Only the lines that hold "need" should be in the answer, each copied from the data below.

───── AVAILABLE DATA

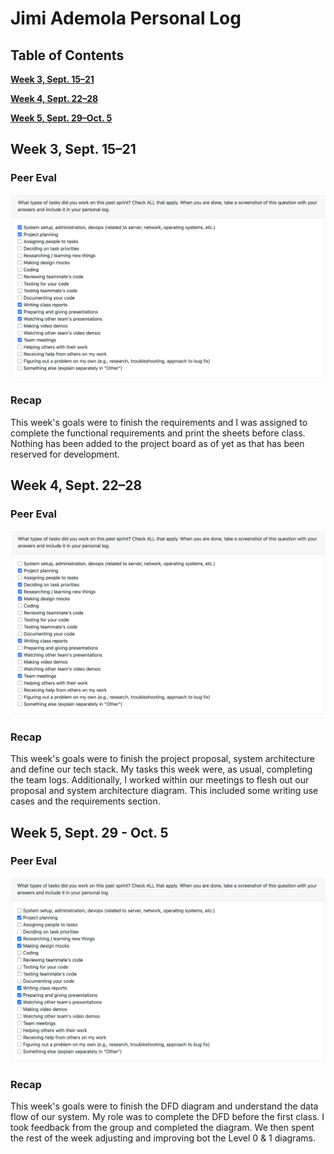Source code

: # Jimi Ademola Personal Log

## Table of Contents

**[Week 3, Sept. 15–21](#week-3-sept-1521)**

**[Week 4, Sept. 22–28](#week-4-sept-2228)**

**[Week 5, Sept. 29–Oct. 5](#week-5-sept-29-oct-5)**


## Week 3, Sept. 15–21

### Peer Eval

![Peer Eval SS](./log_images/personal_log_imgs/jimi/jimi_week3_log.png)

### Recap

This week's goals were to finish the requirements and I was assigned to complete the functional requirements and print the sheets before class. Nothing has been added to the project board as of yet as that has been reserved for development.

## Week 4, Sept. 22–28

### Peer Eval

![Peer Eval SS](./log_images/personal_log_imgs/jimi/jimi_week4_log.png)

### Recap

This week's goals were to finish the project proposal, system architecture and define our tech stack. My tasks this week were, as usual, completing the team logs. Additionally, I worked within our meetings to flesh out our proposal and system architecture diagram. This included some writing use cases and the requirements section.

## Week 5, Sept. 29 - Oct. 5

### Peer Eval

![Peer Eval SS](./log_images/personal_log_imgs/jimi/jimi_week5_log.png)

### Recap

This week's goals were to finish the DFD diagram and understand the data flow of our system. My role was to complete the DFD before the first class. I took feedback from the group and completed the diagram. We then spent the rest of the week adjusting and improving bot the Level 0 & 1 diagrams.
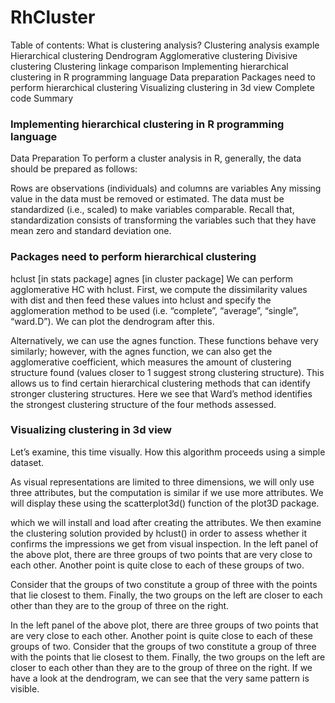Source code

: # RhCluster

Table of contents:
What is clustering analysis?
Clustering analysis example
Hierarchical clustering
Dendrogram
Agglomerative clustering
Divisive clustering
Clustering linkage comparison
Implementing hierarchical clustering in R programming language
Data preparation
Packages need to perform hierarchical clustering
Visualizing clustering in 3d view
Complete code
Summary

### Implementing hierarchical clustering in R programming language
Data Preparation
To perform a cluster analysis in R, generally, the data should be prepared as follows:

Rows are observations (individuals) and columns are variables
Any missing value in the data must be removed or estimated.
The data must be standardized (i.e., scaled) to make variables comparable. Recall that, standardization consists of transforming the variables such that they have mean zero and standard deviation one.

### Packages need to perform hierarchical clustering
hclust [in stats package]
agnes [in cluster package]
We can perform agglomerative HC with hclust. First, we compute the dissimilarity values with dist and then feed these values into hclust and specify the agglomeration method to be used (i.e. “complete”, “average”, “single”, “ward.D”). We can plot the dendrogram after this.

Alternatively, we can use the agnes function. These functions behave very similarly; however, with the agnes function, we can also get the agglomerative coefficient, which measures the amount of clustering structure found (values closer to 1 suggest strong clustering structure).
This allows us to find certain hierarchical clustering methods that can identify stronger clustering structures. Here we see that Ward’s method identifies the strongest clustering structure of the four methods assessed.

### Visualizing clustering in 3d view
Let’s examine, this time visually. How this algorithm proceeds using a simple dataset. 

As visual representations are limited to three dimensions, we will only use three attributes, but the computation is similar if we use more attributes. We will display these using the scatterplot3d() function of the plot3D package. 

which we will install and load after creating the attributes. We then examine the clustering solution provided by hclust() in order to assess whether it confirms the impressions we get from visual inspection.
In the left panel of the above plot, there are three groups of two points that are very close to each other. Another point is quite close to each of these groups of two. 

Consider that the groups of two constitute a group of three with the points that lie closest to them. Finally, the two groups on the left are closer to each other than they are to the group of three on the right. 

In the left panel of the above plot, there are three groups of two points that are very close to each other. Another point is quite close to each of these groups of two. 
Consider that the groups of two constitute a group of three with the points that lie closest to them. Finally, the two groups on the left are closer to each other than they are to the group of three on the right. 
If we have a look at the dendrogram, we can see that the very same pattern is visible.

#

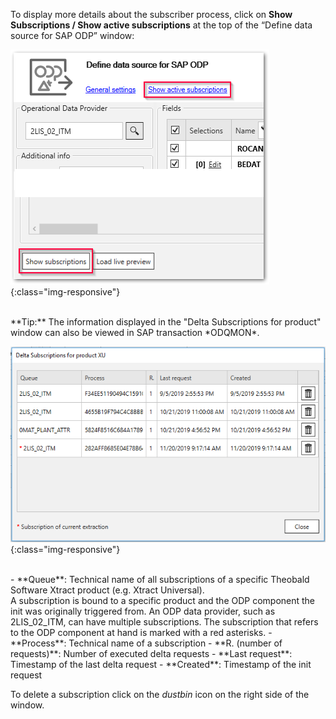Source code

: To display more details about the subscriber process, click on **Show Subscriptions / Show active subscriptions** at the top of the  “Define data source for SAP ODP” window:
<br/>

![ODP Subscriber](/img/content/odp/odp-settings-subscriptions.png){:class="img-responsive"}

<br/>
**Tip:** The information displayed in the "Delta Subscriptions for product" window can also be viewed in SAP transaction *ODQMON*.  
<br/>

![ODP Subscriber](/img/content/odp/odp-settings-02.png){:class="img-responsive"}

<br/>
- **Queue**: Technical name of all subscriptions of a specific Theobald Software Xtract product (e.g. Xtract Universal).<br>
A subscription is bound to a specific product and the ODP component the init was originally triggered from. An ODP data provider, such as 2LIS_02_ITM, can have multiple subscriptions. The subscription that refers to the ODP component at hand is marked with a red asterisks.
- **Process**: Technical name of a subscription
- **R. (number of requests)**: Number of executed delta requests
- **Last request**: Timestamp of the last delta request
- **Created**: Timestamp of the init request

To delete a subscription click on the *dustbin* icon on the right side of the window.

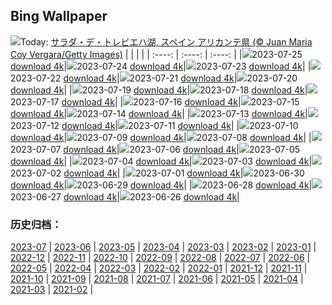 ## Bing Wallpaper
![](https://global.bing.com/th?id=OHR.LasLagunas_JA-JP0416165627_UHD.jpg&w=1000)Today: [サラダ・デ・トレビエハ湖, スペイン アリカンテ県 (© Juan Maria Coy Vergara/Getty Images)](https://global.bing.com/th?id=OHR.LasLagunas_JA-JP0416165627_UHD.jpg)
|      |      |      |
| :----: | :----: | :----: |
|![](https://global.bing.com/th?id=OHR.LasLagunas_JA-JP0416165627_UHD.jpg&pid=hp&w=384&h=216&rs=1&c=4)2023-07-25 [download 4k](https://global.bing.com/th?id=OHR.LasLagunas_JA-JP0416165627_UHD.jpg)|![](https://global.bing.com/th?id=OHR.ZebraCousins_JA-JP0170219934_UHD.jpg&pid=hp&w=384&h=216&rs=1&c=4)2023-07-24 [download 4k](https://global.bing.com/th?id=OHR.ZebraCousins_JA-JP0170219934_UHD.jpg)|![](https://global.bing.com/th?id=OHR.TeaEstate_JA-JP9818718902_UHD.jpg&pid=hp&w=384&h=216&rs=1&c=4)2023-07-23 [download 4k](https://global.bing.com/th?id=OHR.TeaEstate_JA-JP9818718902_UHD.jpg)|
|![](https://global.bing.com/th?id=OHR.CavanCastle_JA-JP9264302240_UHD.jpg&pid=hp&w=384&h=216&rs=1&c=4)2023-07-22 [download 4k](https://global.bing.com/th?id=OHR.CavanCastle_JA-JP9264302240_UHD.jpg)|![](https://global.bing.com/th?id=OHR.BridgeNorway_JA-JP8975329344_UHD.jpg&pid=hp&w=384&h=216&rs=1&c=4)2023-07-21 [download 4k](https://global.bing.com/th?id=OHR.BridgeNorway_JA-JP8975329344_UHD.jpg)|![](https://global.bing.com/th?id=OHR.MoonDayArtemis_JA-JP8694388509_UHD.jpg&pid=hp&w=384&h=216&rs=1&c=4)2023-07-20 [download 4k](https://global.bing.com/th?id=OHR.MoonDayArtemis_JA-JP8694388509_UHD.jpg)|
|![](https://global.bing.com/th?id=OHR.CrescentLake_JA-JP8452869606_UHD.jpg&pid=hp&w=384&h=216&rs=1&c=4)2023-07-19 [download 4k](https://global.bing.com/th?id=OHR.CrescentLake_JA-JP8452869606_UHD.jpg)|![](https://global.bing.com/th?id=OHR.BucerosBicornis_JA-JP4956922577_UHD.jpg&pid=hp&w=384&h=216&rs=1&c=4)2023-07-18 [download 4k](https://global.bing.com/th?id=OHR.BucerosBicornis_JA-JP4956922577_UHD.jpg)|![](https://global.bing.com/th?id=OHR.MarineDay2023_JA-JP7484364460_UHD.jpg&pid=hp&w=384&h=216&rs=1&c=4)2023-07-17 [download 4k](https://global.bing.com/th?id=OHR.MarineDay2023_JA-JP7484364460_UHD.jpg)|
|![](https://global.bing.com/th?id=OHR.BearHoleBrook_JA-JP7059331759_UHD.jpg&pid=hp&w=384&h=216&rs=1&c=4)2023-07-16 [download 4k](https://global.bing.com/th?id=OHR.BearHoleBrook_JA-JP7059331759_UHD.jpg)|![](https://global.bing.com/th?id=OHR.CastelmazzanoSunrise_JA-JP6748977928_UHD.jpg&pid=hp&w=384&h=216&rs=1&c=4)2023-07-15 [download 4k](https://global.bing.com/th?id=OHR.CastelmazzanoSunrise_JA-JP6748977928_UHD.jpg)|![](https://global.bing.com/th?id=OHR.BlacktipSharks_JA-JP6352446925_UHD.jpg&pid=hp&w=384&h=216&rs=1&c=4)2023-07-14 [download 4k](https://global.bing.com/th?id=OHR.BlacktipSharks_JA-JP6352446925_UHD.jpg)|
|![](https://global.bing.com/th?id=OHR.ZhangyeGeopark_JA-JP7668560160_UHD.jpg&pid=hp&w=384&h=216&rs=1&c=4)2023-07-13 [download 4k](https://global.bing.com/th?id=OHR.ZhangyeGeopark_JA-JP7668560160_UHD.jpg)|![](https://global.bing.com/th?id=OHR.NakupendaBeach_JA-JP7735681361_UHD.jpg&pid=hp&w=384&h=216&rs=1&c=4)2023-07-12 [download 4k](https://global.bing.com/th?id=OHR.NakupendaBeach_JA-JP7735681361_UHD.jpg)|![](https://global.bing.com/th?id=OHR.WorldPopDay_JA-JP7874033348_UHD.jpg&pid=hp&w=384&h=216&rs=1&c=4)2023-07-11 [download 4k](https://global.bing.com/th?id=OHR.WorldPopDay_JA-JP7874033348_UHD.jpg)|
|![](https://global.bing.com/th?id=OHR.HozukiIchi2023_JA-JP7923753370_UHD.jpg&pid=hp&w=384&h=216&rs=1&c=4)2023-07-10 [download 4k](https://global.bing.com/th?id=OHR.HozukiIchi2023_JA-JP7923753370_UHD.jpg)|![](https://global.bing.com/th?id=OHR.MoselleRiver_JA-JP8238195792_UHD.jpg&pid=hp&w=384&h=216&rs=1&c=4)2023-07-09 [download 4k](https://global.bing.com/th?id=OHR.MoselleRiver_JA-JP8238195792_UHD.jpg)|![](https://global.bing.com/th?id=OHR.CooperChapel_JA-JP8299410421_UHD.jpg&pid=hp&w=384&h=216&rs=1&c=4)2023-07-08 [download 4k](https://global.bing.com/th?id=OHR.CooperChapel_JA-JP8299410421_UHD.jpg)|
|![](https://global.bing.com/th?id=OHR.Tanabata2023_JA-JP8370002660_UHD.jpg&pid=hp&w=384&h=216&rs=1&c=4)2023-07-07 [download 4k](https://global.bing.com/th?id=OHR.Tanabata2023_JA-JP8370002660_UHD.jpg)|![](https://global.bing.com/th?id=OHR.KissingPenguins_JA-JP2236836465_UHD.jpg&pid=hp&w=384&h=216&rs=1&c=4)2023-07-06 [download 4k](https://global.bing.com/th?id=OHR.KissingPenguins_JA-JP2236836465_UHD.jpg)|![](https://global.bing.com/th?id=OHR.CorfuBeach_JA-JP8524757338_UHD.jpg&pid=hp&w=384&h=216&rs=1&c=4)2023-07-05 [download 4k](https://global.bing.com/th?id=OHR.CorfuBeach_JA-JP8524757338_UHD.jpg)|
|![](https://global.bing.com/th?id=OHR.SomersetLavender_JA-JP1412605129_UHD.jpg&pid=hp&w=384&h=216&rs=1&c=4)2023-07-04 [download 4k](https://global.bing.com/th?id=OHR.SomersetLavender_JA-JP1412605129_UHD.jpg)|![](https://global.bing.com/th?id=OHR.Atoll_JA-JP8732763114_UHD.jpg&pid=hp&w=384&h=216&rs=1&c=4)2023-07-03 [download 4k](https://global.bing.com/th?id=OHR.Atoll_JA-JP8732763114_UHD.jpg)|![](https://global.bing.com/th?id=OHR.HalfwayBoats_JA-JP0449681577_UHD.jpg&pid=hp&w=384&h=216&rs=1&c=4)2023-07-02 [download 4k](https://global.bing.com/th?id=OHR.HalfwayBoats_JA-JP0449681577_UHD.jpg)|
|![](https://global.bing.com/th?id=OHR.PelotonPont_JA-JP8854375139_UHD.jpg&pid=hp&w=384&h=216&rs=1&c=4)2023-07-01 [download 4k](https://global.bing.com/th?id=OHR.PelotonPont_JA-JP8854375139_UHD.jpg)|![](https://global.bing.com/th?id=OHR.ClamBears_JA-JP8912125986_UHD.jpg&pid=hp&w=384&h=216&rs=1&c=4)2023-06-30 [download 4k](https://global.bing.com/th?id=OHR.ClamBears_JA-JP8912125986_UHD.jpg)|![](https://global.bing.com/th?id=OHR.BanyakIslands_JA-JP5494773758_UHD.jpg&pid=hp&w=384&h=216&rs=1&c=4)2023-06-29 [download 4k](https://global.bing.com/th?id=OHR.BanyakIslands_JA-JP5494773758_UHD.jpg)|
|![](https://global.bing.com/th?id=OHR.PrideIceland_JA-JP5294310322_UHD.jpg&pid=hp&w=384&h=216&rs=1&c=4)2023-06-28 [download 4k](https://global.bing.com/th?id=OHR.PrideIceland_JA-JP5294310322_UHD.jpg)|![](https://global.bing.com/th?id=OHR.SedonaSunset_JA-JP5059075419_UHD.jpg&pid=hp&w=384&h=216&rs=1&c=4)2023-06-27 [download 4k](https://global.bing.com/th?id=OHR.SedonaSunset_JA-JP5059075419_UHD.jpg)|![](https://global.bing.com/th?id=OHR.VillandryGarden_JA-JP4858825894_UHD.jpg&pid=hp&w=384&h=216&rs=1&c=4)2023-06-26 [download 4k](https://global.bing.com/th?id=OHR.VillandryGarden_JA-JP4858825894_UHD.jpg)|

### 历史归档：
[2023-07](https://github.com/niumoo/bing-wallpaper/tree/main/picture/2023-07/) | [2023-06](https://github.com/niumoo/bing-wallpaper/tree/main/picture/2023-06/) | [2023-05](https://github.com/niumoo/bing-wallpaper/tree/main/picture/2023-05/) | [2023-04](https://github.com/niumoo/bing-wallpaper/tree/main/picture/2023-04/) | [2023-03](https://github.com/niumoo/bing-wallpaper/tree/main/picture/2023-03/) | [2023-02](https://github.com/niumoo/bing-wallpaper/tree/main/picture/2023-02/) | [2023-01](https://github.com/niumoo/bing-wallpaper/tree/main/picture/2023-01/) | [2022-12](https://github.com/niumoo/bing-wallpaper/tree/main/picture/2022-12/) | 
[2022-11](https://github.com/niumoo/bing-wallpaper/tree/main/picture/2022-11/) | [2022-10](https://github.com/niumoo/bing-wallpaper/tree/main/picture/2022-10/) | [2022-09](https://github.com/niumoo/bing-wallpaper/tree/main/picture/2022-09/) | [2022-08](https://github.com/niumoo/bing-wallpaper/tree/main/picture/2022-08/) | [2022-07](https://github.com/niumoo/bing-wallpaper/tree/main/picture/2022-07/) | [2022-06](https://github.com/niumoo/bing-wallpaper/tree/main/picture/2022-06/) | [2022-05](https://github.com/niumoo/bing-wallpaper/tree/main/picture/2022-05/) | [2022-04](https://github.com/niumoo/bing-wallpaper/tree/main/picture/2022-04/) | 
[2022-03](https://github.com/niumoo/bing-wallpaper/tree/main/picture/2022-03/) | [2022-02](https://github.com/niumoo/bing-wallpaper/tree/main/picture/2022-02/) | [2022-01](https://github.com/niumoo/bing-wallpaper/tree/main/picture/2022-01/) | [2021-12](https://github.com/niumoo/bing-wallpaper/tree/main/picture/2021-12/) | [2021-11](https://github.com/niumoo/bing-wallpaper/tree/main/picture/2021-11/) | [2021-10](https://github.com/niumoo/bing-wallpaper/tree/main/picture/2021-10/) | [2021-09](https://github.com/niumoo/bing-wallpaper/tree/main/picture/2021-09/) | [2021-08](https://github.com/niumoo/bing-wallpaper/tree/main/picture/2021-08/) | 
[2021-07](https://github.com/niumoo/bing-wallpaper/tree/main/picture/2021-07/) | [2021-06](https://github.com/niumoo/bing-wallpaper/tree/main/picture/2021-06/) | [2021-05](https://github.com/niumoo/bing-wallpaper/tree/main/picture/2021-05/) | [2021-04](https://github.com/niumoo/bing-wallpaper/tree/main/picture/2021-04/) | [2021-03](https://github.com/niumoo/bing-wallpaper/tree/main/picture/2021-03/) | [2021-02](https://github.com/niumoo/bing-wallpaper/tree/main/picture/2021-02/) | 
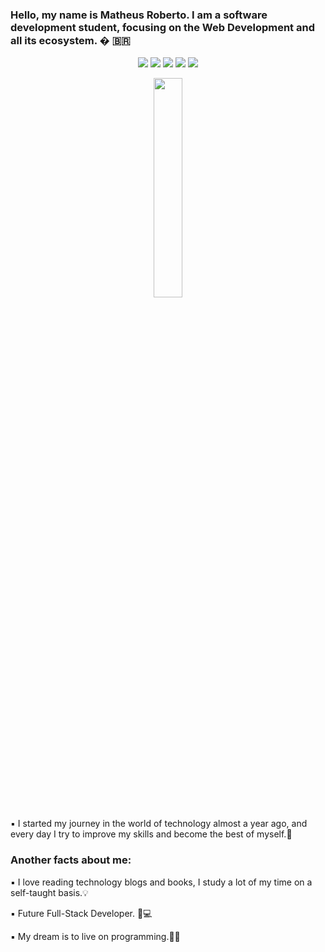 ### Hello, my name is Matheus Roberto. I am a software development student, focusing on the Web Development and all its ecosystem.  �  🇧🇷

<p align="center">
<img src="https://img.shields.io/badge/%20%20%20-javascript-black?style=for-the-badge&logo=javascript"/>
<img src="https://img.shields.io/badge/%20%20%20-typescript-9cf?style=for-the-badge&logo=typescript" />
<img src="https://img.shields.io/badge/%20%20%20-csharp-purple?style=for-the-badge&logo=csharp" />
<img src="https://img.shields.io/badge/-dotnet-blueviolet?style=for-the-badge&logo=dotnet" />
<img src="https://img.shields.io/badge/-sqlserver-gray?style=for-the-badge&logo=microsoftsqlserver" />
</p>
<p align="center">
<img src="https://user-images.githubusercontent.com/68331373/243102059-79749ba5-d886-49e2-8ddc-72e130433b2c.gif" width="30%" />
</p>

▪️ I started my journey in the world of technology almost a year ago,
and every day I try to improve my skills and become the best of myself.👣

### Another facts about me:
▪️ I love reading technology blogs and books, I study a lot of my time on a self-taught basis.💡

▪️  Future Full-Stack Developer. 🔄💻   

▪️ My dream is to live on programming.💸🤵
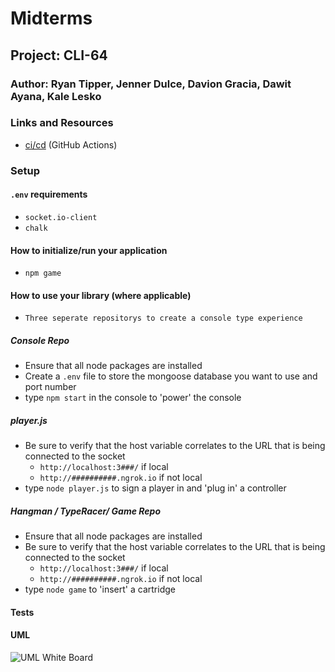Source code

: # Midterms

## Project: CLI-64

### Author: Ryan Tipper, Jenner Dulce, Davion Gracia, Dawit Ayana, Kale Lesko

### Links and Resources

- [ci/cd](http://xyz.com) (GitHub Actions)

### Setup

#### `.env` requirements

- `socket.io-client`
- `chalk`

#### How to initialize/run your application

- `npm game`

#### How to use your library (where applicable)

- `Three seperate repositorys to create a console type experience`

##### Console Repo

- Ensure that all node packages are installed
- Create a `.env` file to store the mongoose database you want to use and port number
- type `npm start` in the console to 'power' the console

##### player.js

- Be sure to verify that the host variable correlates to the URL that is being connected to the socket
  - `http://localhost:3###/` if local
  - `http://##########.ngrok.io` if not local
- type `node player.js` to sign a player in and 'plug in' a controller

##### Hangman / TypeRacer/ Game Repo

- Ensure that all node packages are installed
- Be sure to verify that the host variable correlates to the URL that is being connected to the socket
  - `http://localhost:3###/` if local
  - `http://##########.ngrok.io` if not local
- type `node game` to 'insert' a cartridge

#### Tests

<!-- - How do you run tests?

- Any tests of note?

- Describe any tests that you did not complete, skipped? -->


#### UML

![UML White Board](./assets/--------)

──────────

#### RESULT OF THIS TASK:
Packages need to perform hierarchical clustering
### Packages need to perform hierarchical clustering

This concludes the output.